Krzysztof Kieslowski Lódz Film Okulundan 1969 yılında mezun oldu.
Hayatının büyük bir kısmını savaş sonrası Polonyaya yerleşen komünist rejim altında baskı ve sansürün getirdiği acıları duyumsayarak yaşadı.
Kariyerine belgesel filmler çekerek başladı ve ilk uzun metraj filmini,“Blizna”, 1976 yılında çekti.
İlk filmlerinde politik boyutlar taşıyan sosyal gerçeklikler üzerine yoğunlaştı ise de rejimin getirdiği baskı ile kendine bir nevi oto sansür uygulayarak alışılageldik tarzına; şans, kader, kimlik, karakterler arasındaki içsel bağlantılar gibi temalarla işlenen ve metafizik öğeler de taşıyan, gelişi güzel paradoksların, elde edilen ikinci şansların, ölümün, paralel evrenlerin dünyasını keşfe çıkan filmlerine yöneldi.

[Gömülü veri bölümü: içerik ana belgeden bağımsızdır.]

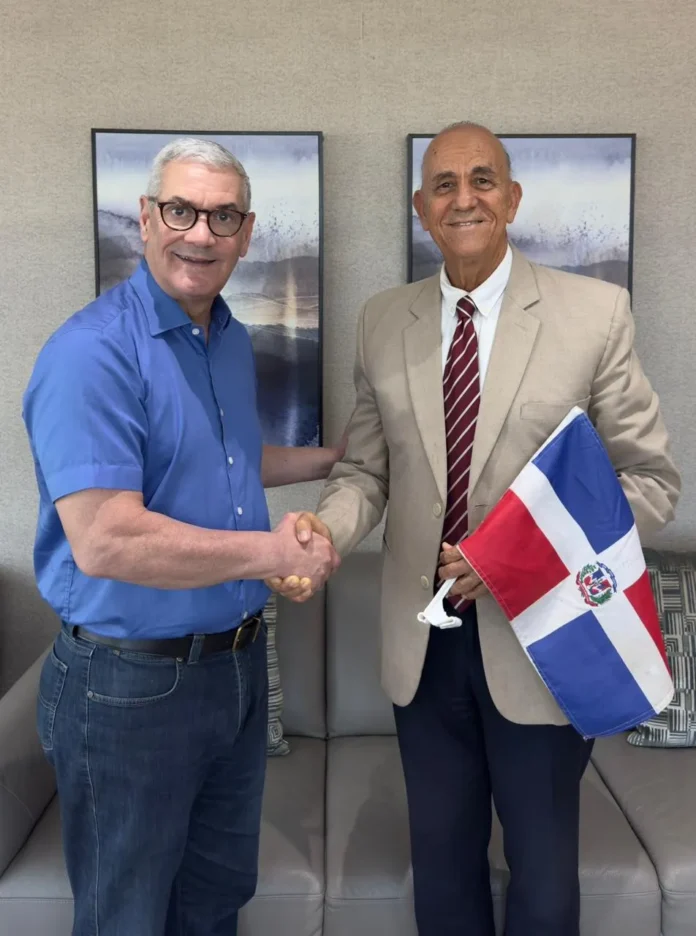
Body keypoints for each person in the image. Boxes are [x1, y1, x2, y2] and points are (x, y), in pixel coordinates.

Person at [271, 122, 680, 936]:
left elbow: (650, 483)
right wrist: (324, 530)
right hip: (422, 649)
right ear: (423, 209)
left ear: (513, 198)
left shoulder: (593, 314)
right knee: (445, 872)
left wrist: (515, 557)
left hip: (544, 640)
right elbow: (368, 474)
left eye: (483, 180)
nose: (465, 198)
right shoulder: (382, 321)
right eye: (446, 185)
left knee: (542, 877)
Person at [23, 137, 340, 936]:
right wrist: (275, 554)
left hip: (233, 673)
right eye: (181, 210)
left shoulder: (224, 337)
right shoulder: (91, 353)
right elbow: (107, 540)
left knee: (213, 903)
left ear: (247, 230)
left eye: (222, 216)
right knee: (127, 917)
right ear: (146, 219)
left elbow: (218, 463)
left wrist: (336, 459)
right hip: (127, 687)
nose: (200, 233)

Krzysztof Kieslowski’nin filmleri 1985 yılında çekilen “No End” filmi ile iki periyoda ayrılır; “No End” öncesi ve sonrası.
1985 yılından itibaren senaryo yazarı Krzysztof Piesiewicz (önceleri bir avukat, sonraları bir politikacı) ve besteci Zbigniew Preisner ile çalışmaya başlar.
Bu iş birliği Kieslowski’nin tüm kariyeri boyunca devam eder. Kieslowski’nin doğasından gelen etkileyici metafizik soneleri bu dönemde artık olağanüstü başarılı ses ve renk senfonilerine dönüşür ve ilginç bir şekilde tüm filmlerinde (“The Dekalog” hariç) bir kadın protagonist yer alır.
Ünlü yapıtları “Three Colors: Üç renk” üçlemesine gelindiğinde kırılgan yapılı yönetmen içinde bulunduğu sinema ortamının getirdiği stres ve büyük bir adanmışlıkla yürüttüğü yağun çalışma temposu ile hayli yorgun düşmüş ve yıpranmıştır ama kapasitesini zorlayarak deli gibi çalışmaya devam eder.
“Üç renk – Beyaz” (1994) filmini çekerken “Üç Renk: Mavi” (1993) filminin kurgusunu yapmakta ve “Üç Renk – Kırmızı” (1994) filminin senaryosunu yazmaktadır.
“Kırmızı” filmi Cannes Film Festivalinde prömiyerini yaparkan emekli olmak istediğini ve Cennet, Cehennem ve Araf (“Cennet” 2002 yılında Tom Tykwer tarafından yönetildi, başrolde Cate Blanchett yer aldı) hakkında yeni bir üçlemeye başlayacağını söyler.
Yönetmen o sırada 52 yaşındadır.
54 yaşında açık kalp ameliyatı sırasında genç sayılacak bir yaşta yaşama veda eder.
Kieslowski mezun olduğu Lódz Film okuluna ancak üçüncü başvurusunda kabul edilmişti.
Biraz da bu yüzden olsa gerek sinema okullarını pek yüceltmez; “Sinema okulları size sürekli film izletir, İzlediğiniz filmler hakkında konuşursunuz, analiz yaparsınız, Birbirleri ile karşılaştırırsınız o kadar. Lodz film okulunda da diğerleri gibi sinema tarihi, estetik, fotoğrafçılık, oyuncu yönetimi vs gibi disiplinler aşama aşama öğretilir. Tabii ki bu öğretilenler hep teoride kalır. Pratikte bunların bir filme nasıl uygulanacağı ise sizin kişisel deneyimlerinize kalır” der.